Сивый с прожелтью мех космами свисал с худых боков, и казался матерый вовсе дряхлым, словно бы неживым; лишь зеленый огонь в глазах, вспыхивая и угасая, давал понять: силен еще волчина, такому на тропе не попадись!

Шумно понюхал воздух. Мотнул головой, соглашаясь с чем-то ему известным. И побрел сквозь сугробы, медленно вытягивая из белого холода лапы, прочь от наложенного места. А вокруг — ни следа. Все обходят, старость не радость, давно уж от стаи отогнала свора молодых. Дрался — грызли. Просился — гнали. Что же, привык. Лишь изредка, в смутных снах, мерещился еще запах волчицы по весне и еще реже — теплая берложка материнская…
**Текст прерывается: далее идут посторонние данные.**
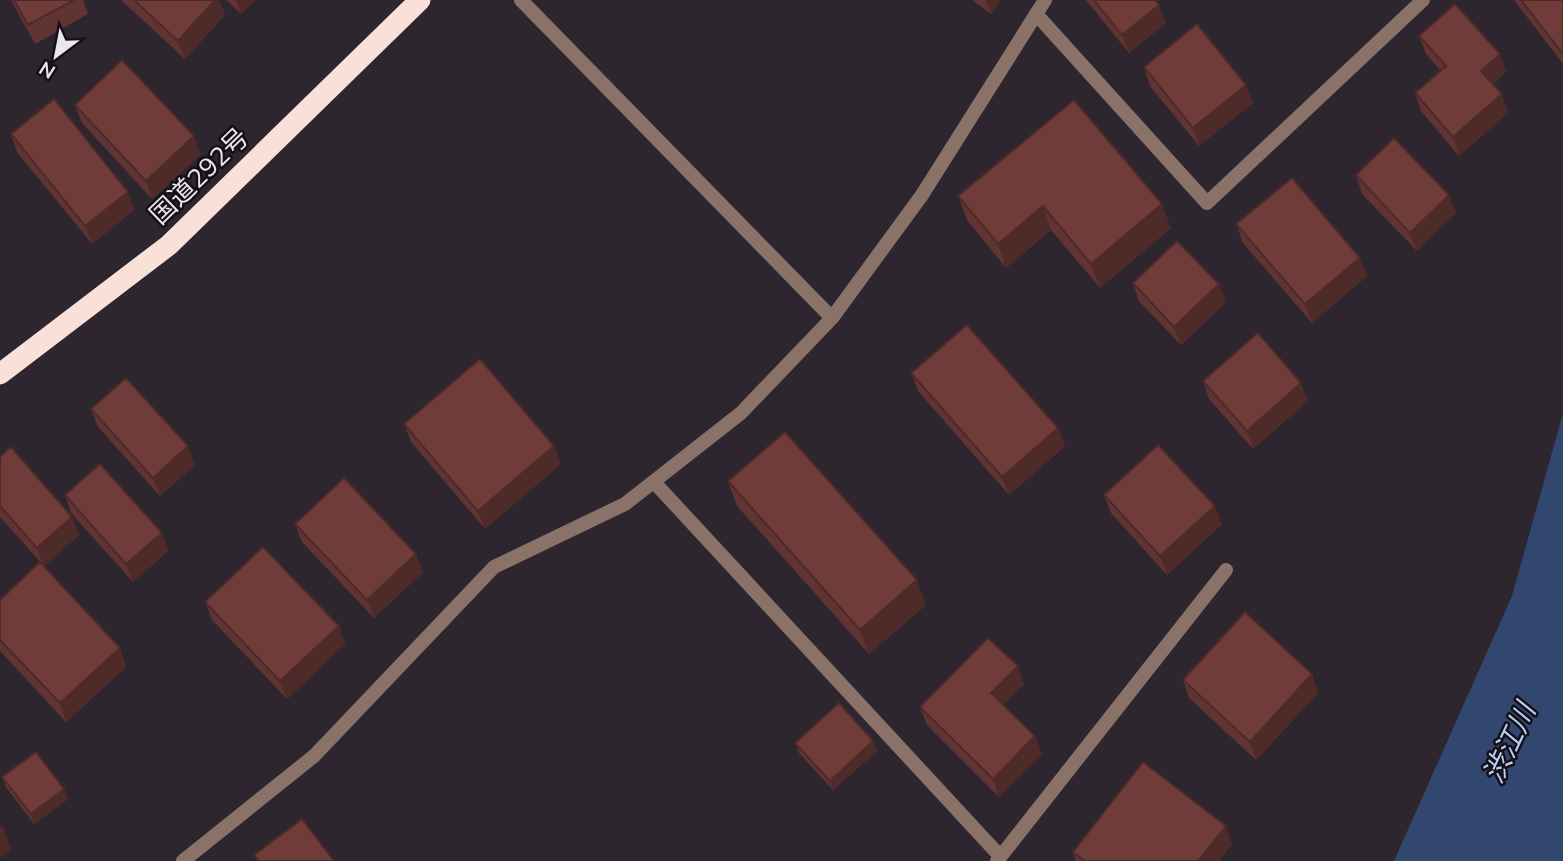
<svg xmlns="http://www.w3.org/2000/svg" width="1563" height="861" font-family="Mulish,'Noto Sans JP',sans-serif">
	<rect width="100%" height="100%" fill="#2d262f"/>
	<path fill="#32476f" d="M1563,413V861H1394L1512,596Z"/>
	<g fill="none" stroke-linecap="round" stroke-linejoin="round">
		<g stroke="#8a7269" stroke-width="14">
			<path d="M521,0L832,318"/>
			<path d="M1036,14L1207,203L1423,0"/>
			<path d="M654,482L999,855"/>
			<path d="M183,861L314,756L494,567L625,504L741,413L832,318L922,195L1045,0"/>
			<path d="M997,861L1226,570"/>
		</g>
		<path stroke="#f9e1d9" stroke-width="21" d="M0,374L169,245L420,0"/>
	</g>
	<g fill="#5f3432">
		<path d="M11,0H83L88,14L35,44Z"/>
		<path d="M121,0H219L225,15L185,59Z"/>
		<path d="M226,0H255L241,14Z"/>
		<path d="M972,0H1001L991,14Z"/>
		<path d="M1086,0H1155L1166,23L1129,53Z"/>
		<path d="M1514,0H1563V64Z"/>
		<path d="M1419,36L1500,54L1506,72L1493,84L1508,113L1459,156L1421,111L1415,93L1440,70L1426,54Z"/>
		<path d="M1144,67L1253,103L1199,146L1150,86Z"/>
		<path d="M1074,100L1171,228L1100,288L1051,230L1006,268L967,220L958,196Z"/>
		<path d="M75,105L201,154L152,199L82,123Z"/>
		<path d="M11,134L128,192L134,210L92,244L17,152Z"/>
		<path d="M1356,175L1456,213L1417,251L1362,194Z"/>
		<path d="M1236,224L1367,276L1312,323L1243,243Z"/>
		<path d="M1133,283L1219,284L1225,303L1181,345L1139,301Z"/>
		<path d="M911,373L1058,428L1065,446L1009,495L918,391Z"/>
		<path d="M1203,381L1308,401L1253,449L1209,399Z"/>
		<path d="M91,409L195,465L160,496L98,427Z"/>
		<path d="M404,424L554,446L561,464L485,529L411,442Z"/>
		<path d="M0,457L72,517L79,535L44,566L0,517Z"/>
		<path d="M728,481L926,605L869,654L737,506Z"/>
		<path d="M65,495L162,533L168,551L133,582L71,513Z"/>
		<path d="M1104,495L1222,524L1167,575L1111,513Z"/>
		<path d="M295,524L423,572L374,618L302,542Z"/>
		<path d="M0,600L120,648L126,667L66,722L0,651Z"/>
		<path d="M205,602L339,626L345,644L287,699L212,620Z"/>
		<path d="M1312,674L1318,693L1256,760L1189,698L1183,680Z"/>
		<path d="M1024,684L1003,705L1035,736L1042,755L999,797L927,725L920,707Z"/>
		<path d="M873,741L877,751L833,790L799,753L795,743Z"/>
		<path d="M2,777L64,789L68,799L34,824L6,787Z"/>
		<path d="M1226,826L1232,844L1219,861H1076L1073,852Z"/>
	</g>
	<g fill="#4e2a29">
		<path d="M215,0H219L225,15L185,59L178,41Z"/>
		<path d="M236,0H255L241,14Z"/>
		<path d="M986,0H1001L991,14Z"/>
		<path d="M1159,5L1166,23L1129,53L1122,35Z"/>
		<path d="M1500,54L1506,72L1487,89L1481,71Z"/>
		<path d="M1246,85L1253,103L1199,146L1193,128Z"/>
		<path d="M1502,94L1508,113L1459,156L1453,137Z"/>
		<path d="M194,136L201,154L152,199L146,181Z"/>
		<path d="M128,192L134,210L92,244L85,226Z"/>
		<path d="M1449,195L1456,213L1417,251L1410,233Z"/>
		<path d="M1162,204L1171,228L1100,288L1091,264Z"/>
		<path d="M1043,206L1051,230L1006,268L998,244Z"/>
		<path d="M1360,258L1367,276L1312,323L1305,304Z"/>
		<path d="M1219,284L1225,303L1181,345L1174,327Z"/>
		<path d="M1301,383L1308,401L1253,449L1247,431Z"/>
		<path d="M1058,428L1065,446L1009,495L1002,477Z"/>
		<path d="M188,446L195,465L160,496L153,478Z"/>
		<path d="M554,446L561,464L485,529L478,511Z"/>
		<path d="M1215,506L1222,524L1167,575L1160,556Z"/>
		<path d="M72,517L79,535L44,566L37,548Z"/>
		<path d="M162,533L168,551L133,582L126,564Z"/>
		<path d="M416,554L423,572L374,618L367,600Z"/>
		<path d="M917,580L926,605L869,654L860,630Z"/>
		<path d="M339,626L345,644L287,699L280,681Z"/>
		<path d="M120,648L126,667L66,722L60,703Z"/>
		<path d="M1018,666L1024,684L997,711L991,693Z"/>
		<path d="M1312,674L1318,693L1256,760L1250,742Z"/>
		<path d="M1035,736L1042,755L999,797L993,779Z"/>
		<path d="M873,741L877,751L833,790L830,781Z"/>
		<path d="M64,789L68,799L34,824L31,814Z"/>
		<path d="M1226,826L1232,844L1219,861H1198Z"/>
		<path d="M4,830L11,849L0,858V834Z"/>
	</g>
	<g fill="#6f3c3a" stroke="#4e2a29" stroke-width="2">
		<path d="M14,0H74L28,25Z"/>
		<path d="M134,0H215L178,41Z"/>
		<path d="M1094,0H1155L1159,5L1122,35Z"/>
		<path d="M1521,0H1563V54Z"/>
		<path d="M1455,4L1500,54L1481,71L1502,94L1453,137L1415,93L1446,66L1419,36Z"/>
		<path d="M1197,24L1246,85L1193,128L1144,67Z"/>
		<path d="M122,60L194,136L146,181L75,105Z"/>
		<path d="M54,99L128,192L85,226L11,134Z"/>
		<path d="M1074,100L1162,204L1091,264L1043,206L998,244L958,196Z"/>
		<path d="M1394,138L1449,195L1410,233L1356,175Z"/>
		<path d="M1292,178L1360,258L1305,304L1236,224Z"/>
		<path d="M1177,241L1219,284L1174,327L1133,283Z"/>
		<path d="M967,325L1058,428L1002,477L911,373Z"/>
		<path d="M1258,333L1301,383L1247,431L1203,381Z"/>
		<path d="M480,359L554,446L478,511L404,424Z"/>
		<path d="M126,378L188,446L153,478L91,409Z"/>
		<path d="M785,432L917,580L860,630L728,481Z"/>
		<path d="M1158,445L1215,506L1160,556L1104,495Z"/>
		<path d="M11,447L72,517L37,548L0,506V457Z"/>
		<path d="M100,464L162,533L126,564L65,495Z"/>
		<path d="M344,478L416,554L367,600L295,524Z"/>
		<path d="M263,547L339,626L280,681L205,602Z"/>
		<path d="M40,562L120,648L60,703L0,640V600Z"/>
		<path d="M1245,612L1312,674L1250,742L1183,680Z"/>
		<path d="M988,638L1018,666L991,693L1035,736L993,779L920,707Z"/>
		<path d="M839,703L873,741L830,781L795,743Z"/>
		<path d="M36,752L64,789L31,814L2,777Z"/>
		<path d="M1143,762L1226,826L1198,861H1085L1073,852Z"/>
		<path d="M302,819L334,861H259L254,855Z"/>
		<path d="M0,826L4,830L0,834Z"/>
	</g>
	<g text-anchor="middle" stroke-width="5" stroke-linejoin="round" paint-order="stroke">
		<g font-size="26" fill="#ebe6ec" stroke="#141015">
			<text transform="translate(199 176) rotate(-44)" y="9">国道292号</text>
		</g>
		<g font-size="28" font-style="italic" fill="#bacff8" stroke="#141015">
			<text transform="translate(1509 743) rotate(-65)" y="10">渋江川</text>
		</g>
	</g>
	<g transform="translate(56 56) rotate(212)" stroke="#141015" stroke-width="5" paint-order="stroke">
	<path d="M0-5L12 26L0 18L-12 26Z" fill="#ebe6ec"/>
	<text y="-10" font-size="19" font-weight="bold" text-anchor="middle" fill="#ebe6ec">N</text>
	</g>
</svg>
И не ждал уже ничего. А вот учуял. И знал теперь, куда брести, словно подсказал кто-то…

Сквозь окованные льдом кусты, оставляя клочья шерсти на заиндевелых ветвях, выбрался матерый к поляне, окольцованной частым сухостоем. Вздыбил шерсть на загривке, ощутив незнакомый, пугающий запах от груды камней, черным пятном наваленных на сплошной белизне; черное на белом, будто не пристает к обгорелым булыжникам небесный пух.

А запах тревожит, хоть и застарелый уже, лишь звериному чутью и доступный, запах давно отгоревшего огня, и давно пролитой крови, и слез, омывавших камни… тревожит, но не страшит, ибо не волчьи здесь творились дела в давно ушедшие дни.

Помедлив немного, присел. И взвыл, задрав голову. Протяжно-унылый, волчий и вместе неволчий вой потянулся над пущей; тоскливым дальним отзвуком откликнулось эхо. И — как ножом срезанное, унялось шебуршение в лесу, стихло все живое, вжимаясь в сугробы.

А над камнями вдруг чуть помутнел воздух, словно легким дымком закурилось давно отгоревшее пепелище…

Припал волчина на брюхо, серая шерсть снова встопорщилась, и уши легли к голове. Едва не сорвался, едва не кинулся прочь без оглядки. Но дым-паутинка над чернью густел понемногу, дрожал, завораживал, уже не отпуская. И прижался волк к снегу, поскуливая тихонько, уже не вольный лесной зверь, а напуганная дворовая псина, готовая ко всему.